The collective atmosphere in the Common quickly changes once a buzzing blares throughout the room. I hear the clanking of metal on metal, and notice that greedy hands are snatching the hoses that snake down from the Food Pipes. It must be din
nertime. They bring the hoses up to their faces, and clamp down tightly to release a stream of gelatinous goo into their open mouths. Even though I'm constantly, ravenously hungry, I'm not hungry enough for that just yet.
Pockets begin to form within the crowd, much of the population moving towards the Pipes, packing tightly around them. I take the opportunity to get some space of my own, and take a seat in one of the open areas.

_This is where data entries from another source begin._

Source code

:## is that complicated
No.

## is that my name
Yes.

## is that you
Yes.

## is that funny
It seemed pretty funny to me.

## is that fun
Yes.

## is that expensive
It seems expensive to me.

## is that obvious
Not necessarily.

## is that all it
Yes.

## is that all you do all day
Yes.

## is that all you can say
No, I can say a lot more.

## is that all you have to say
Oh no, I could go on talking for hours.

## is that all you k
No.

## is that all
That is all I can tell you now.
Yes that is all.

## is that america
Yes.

“1822,” says a voice from behind me. My hand instinctively grips my metal collar as I turn around, expecting to see an officer with his finger poised over the shock button of his remote. Maybe to punish me for not clawing desperately at the Meat Pipe hoses like everyone else. For not playing the Hunger-crazed monster he expects me to be.
But there is no officer. Only another Hybrid, sitting calmly with his arms crossed, a contemplative look on his face. “You new?”
“Yes,” I answer, the act of conversing with another Hybrid feeling very strange. I hadn't done that since speaking with Mr. Jensen this afternoon, and that was before I found out he wasn't human.
“Why aren't you eating, 1822?” he asks.
This one isn't of the average Hybrid Reanimate intelligence. I look back at the Meat Pipes, the Hybrids clambering for the hoses. Mush overflowing out of their mouth, running down their chins and staining their clothes. I see one scooping up some from a puddle on the ground, shoving it into his bloated cheeks. My nose catches the scent of the “food”, and I try to identify exactly what it is. I can't. All I know is that it's meat, as the name of the Pipes suggests. A small echo of my Prisoner's hungry cries resound from within, but it isn't strong enough to overcome my reservations. “I can wait.”